Copy, exactly and without additions, every line in the records below from the one holding "1.06976 | 2.09 |" through the one holding "0.93129 | 2.51 |", both ends included.
== Recorded information ==
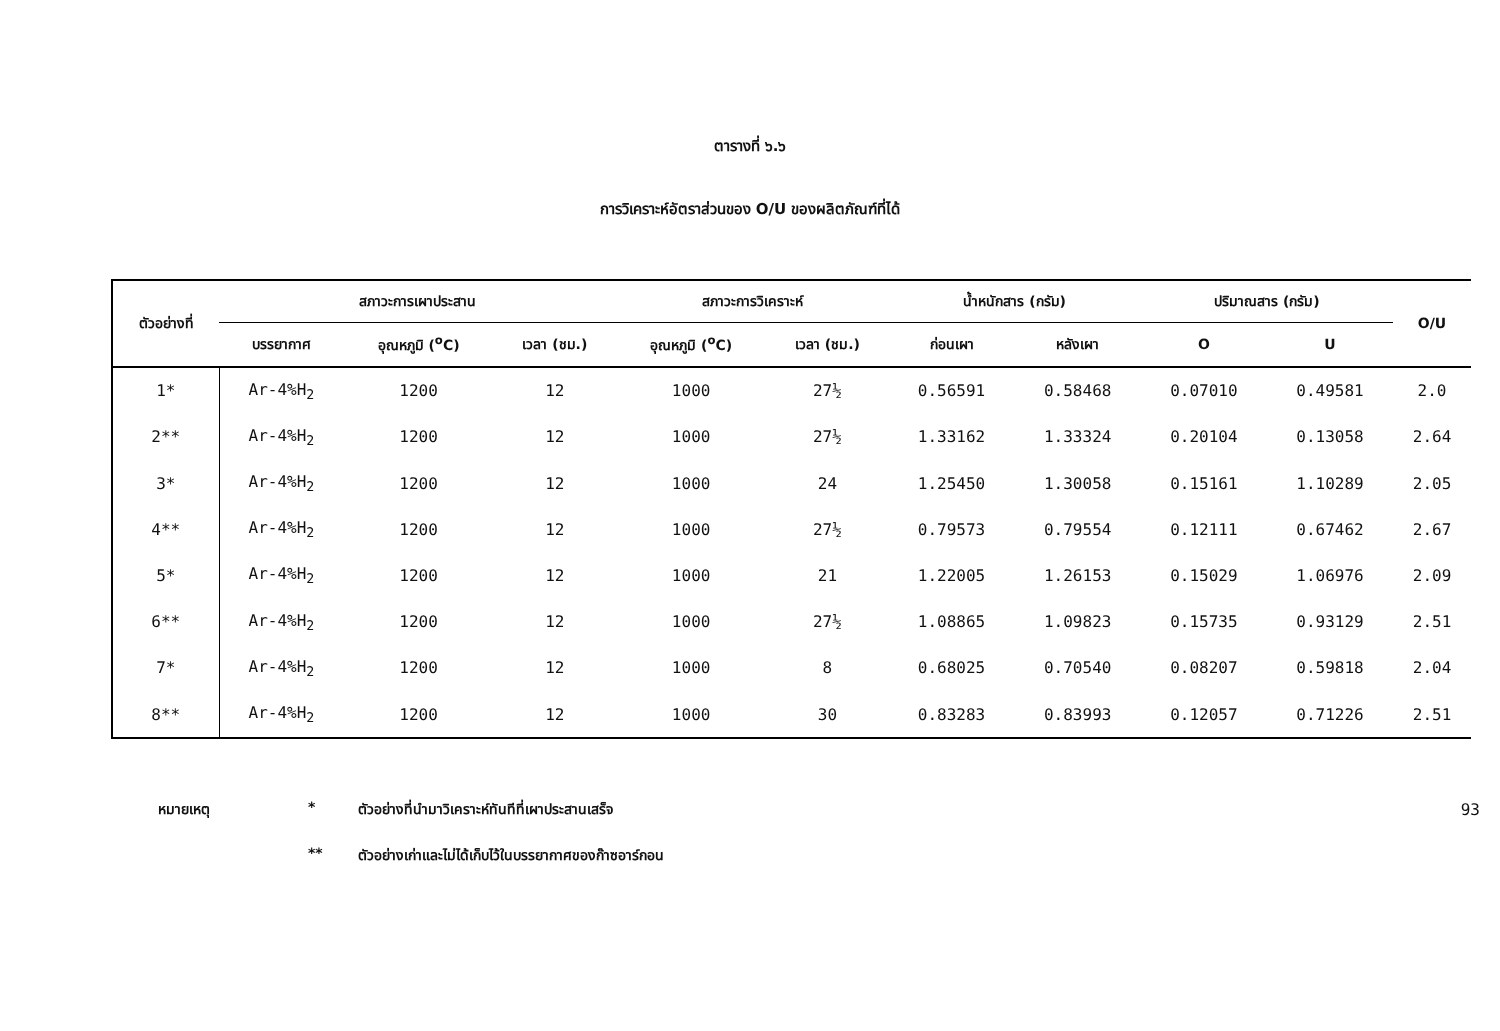ตารางที่ ๖.๖
การวิเคราะห์อัตราส่วนของ O/U ของผลิตภัณฑ์ที่ได้
| ตัวอย่างที่ | สภาวะการเผาประสาน | | | สภาวะการวิเคราะห์ | | น้ำหนักสาร (กรัม) | | ปริมาณสาร (กรัม) | | O/U |
| --- | --- | --- | --- | --- | --- | --- | --- | --- | --- | --- |
| | บรรยากาศ | อุณหภูมิ (<sup>o</sup>C) | เวลา (ชม.) | อุณหภูมิ (<sup>o</sup>C) | เวลา (ชม.) | ก่อนเผา | หลังเผา | O | U | |
| 1* | Ar-4%H<sub>2</sub> | 1200 | 12 | 1000 | 27½ | 0.56591 | 0.58468 | 0.07010 | 0.49581 | 2.0 |
| 2** | Ar-4%H<sub>2</sub> | 1200 | 12 | 1000 | 27½ | 1.33162 | 1.33324 | 0.20104 | 0.13058 | 2.64 |
| 3* | Ar-4%H<sub>2</sub> | 1200 | 12 | 1000 | 24 | 1.25450 | 1.30058 | 0.15161 | 1.10289 | 2.05 |
| 4** | Ar-4%H<sub>2</sub> | 1200 | 12 | 1000 | 27½ | 0.79573 | 0.79554 | 0.12111 | 0.67462 | 2.67 |
| 5* | Ar-4%H<sub>2</sub> | 1200 | 12 | 1000 | 21 | 1.22005 | 1.26153 | 0.15029 | 1.06976 | 2.09 |
| 6** | Ar-4%H<sub>2</sub> | 1200 | 12 | 1000 | 27½ | 1.08865 | 1.09823 | 0.15735 | 0.93129 | 2.51 |
| 7* | Ar-4%H<sub>2</sub> | 1200 | 12 | 1000 | 8 | 0.68025 | 0.70540 | 0.08207 | 0.59818 | 2.04 |
| 8** | Ar-4%H<sub>2</sub> | 1200 | 12 | 1000 | 30 | 0.83283 | 0.83993 | 0.12057 | 0.71226 | 2.51 |
หมายเหตุ * ตัวอย่างที่นำมาวิเคราะห์ทันทีที่เผาประสานเสร็จ
** ตัวอย่างเก่าและไม่ได้เก็บไว้ในบรรยากาศของก๊าซอาร์กอน
93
===
● Written reply
| 5* | Ar-4%H<sub>2</sub> | 1200 | 12 | 1000 | 21 | 1.22005 | 1.26153 | 0.15029 | 1.06976 | 2.09 |
| 6** | Ar-4%H<sub>2</sub> | 1200 | 12 | 1000 | 27½ | 1.08865 | 1.09823 | 0.15735 | 0.93129 | 2.51 |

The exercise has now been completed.